(Collected data entries)
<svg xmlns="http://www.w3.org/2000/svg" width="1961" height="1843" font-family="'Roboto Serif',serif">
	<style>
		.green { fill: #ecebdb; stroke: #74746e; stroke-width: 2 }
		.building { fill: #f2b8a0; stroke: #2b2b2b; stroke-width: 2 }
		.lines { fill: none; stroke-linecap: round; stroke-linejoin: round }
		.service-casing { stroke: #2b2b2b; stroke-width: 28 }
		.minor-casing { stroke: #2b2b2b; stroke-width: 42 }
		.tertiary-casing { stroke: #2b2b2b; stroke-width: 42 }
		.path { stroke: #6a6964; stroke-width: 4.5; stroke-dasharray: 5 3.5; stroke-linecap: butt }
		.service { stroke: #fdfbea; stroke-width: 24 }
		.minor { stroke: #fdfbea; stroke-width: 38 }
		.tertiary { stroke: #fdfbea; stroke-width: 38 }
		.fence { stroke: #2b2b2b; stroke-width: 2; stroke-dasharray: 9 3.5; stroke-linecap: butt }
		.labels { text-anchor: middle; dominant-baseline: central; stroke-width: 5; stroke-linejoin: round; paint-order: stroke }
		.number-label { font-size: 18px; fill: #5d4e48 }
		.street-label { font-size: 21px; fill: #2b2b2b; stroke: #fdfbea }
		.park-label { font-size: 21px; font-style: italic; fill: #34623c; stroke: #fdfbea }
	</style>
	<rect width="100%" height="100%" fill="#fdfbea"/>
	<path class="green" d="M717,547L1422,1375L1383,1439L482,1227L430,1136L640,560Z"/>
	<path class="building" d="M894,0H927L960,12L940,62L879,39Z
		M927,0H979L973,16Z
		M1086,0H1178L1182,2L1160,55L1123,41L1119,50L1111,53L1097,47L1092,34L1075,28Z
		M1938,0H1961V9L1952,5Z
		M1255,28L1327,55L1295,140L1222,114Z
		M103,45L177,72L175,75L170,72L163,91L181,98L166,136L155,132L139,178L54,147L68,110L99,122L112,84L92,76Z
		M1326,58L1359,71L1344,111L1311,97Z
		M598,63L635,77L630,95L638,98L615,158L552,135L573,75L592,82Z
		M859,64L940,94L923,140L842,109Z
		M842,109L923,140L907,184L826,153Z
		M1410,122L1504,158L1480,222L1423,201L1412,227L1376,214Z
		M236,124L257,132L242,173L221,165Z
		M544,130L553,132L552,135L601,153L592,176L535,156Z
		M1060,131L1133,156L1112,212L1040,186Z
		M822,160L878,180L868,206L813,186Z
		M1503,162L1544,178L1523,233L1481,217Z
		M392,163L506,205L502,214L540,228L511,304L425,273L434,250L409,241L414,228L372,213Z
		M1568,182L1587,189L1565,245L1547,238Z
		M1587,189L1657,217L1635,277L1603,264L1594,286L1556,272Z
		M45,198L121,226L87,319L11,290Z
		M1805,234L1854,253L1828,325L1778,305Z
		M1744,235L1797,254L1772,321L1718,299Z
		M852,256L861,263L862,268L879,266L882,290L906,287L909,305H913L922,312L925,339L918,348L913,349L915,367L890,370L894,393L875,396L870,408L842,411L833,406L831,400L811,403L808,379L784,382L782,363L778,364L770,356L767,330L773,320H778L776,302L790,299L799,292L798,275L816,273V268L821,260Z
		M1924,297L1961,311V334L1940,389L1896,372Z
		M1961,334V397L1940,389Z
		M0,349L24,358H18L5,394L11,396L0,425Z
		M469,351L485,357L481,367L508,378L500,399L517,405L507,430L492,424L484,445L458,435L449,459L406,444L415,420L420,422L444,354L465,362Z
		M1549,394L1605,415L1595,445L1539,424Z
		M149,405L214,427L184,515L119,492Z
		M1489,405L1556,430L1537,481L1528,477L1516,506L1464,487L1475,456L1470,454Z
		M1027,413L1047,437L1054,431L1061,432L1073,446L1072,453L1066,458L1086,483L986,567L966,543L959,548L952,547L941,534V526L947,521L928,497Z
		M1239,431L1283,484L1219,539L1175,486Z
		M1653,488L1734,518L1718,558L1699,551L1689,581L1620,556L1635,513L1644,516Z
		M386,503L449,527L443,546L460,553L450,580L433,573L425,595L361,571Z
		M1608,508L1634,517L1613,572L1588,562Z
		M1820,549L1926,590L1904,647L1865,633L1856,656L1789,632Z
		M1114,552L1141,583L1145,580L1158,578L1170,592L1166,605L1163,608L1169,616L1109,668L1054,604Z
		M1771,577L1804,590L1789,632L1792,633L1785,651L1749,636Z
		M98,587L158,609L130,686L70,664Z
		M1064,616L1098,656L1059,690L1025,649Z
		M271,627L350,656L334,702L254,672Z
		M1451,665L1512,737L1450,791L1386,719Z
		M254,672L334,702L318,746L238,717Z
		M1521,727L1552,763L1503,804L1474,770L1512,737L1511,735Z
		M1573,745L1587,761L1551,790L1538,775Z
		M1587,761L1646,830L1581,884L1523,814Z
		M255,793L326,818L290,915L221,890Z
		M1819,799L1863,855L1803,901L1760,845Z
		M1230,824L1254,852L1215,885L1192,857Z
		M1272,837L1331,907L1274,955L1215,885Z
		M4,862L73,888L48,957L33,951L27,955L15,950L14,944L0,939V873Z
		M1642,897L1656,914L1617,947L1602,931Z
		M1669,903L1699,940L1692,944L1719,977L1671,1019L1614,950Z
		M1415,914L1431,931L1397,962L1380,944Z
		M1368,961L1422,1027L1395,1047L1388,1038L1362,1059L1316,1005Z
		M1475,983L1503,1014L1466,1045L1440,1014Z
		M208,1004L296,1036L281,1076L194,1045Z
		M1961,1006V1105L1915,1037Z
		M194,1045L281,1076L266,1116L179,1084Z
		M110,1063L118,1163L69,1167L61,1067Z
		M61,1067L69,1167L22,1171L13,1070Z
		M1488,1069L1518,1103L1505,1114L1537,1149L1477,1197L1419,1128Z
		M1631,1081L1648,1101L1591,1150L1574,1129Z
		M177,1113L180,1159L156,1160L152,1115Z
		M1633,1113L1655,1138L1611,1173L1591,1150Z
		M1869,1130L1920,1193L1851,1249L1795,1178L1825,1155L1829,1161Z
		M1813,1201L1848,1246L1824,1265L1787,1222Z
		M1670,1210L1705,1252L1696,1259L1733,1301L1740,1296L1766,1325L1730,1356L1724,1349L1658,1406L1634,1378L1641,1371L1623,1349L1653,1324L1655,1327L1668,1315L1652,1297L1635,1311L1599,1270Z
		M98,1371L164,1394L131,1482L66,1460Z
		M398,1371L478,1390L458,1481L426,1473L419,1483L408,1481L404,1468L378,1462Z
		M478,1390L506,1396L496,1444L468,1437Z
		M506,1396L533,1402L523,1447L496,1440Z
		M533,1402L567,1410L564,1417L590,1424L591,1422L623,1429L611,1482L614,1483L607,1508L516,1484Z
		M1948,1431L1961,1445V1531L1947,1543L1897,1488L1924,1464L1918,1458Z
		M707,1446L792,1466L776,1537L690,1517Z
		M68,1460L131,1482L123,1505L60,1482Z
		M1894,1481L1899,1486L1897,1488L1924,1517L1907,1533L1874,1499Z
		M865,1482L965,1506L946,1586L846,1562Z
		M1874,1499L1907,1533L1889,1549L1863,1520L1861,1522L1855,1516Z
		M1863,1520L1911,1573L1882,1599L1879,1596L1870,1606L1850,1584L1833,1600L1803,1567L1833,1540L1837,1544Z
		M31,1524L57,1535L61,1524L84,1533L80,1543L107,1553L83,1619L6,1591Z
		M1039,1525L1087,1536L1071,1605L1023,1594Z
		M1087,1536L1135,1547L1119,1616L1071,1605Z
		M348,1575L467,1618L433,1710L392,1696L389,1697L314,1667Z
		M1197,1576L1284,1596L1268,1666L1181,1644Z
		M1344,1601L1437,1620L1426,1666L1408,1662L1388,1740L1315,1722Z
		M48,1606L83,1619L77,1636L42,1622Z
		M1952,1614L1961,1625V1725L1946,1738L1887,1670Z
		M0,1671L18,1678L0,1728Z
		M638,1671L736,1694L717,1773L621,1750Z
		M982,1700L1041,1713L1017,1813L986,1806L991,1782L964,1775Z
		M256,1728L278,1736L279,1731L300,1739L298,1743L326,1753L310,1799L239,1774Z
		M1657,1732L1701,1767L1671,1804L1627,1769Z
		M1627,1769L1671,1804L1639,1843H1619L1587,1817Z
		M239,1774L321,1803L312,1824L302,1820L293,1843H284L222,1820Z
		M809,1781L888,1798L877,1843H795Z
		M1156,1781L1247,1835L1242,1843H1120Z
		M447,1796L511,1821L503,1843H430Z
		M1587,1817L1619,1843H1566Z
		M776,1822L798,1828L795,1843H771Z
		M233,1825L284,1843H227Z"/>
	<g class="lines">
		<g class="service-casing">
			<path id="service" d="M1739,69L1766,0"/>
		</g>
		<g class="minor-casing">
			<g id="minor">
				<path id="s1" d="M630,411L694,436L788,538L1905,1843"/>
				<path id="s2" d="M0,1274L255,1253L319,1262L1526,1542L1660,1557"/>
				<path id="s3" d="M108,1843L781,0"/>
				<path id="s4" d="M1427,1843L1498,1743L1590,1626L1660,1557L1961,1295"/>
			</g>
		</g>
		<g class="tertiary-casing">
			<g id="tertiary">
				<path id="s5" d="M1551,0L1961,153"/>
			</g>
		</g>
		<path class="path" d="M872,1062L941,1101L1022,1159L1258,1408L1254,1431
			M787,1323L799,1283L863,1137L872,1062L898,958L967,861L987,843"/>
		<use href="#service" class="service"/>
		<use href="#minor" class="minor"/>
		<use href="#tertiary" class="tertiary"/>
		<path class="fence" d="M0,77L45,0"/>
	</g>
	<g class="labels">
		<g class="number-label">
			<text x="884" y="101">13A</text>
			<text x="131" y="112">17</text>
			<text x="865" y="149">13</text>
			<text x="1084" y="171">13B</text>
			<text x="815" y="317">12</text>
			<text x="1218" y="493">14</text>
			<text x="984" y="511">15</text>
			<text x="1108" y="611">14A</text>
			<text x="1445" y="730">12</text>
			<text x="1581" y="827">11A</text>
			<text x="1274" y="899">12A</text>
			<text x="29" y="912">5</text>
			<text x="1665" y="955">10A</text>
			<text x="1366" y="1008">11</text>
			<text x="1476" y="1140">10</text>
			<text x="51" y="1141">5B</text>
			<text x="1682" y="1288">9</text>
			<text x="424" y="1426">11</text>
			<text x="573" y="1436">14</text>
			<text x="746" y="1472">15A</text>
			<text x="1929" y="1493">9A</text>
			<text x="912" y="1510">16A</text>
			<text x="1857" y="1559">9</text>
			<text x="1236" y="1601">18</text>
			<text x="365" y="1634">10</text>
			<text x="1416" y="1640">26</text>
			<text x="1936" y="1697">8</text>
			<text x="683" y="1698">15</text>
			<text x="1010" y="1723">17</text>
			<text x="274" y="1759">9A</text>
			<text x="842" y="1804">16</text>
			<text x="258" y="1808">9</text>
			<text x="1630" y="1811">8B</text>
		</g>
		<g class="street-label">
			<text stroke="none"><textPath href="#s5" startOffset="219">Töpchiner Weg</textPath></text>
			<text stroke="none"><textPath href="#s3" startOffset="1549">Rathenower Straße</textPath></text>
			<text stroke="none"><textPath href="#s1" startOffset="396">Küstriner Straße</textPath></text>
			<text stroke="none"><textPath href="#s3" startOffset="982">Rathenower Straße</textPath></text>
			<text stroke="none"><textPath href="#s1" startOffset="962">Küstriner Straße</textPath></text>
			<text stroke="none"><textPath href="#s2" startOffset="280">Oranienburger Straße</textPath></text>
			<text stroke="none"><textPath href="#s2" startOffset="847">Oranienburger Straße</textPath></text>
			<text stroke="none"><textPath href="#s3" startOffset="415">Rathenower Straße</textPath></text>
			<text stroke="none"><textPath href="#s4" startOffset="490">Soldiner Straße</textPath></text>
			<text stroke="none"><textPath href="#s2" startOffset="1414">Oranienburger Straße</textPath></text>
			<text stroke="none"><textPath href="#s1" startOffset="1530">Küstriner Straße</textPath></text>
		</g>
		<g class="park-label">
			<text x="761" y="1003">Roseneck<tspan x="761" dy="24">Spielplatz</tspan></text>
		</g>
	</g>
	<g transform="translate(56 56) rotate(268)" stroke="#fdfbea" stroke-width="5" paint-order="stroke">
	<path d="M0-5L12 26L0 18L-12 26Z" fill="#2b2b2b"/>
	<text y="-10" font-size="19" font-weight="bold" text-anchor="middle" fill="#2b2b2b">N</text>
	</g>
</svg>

- Activity
Please make an exact copy of the lines above from the line with "none; stroke-linecap: round;" through the line with "M822,160L878,180L868,206L813,186Z", both ends included.

- Output
		.lines { fill: none; stroke-linecap: round; stroke-linejoin: round }
		.service-casing { stroke: #2b2b2b; stroke-width: 28 }
		.minor-casing { stroke: #2b2b2b; stroke-width: 42 }
		.tertiary-casing { stroke: #2b2b2b; stroke-width: 42 }
		.path { stroke: #6a6964; stroke-width: 4.5; stroke-dasharray: 5 3.5; stroke-linecap: butt }
		.service { stroke: #fdfbea; stroke-width: 24 }
		.minor { stroke: #fdfbea; stroke-width: 38 }
		.tertiary { stroke: #fdfbea; stroke-width: 38 }
		.fence { stroke: #2b2b2b; stroke-width: 2; stroke-dasharray: 9 3.5; stroke-linecap: butt }
		.labels { text-anchor: middle; dominant-baseline: central; stroke-width: 5; stroke-linejoin: round; paint-order: stroke }
		.number-label { font-size: 18px; fill: #5d4e48 }
		.street-label { font-size: 21px; fill: #2b2b2b; stroke: #fdfbea }
		.park-label { font-size: 21px; font-style: italic; fill: #34623c; stroke: #fdfbea }
	</style>
	<rect width="100%" height="100%" fill="#fdfbea"/>
	<path class="green" d="M717,547L1422,1375L1383,1439L482,1227L430,1136L640,560Z"/>
	<path class="building" d="M894,0H927L960,12L940,62L879,39Z
		M927,0H979L973,16Z
		M1086,0H1178L1182,2L1160,55L1123,41L1119,50L1111,53L1097,47L1092,34L1075,28Z
		M1938,0H1961V9L1952,5Z
		M1255,28L1327,55L1295,140L1222,114Z
		M103,45L177,72L175,75L170,72L163,91L181,98L166,136L155,132L139,178L54,147L68,110L99,122L112,84L92,76Z
		M1326,58L1359,71L1344,111L1311,97Z
		M598,63L635,77L630,95L638,98L615,158L552,135L573,75L592,82Z
		M859,64L940,94L923,140L842,109Z
		M842,109L923,140L907,184L826,153Z
		M1410,122L1504,158L1480,222L1423,201L1412,227L1376,214Z
		M236,124L257,132L242,173L221,165Z
		M544,130L553,132L552,135L601,153L592,176L535,156Z
		M1060,131L1133,156L1112,212L1040,186Z
		M822,160L878,180L868,206L813,186Z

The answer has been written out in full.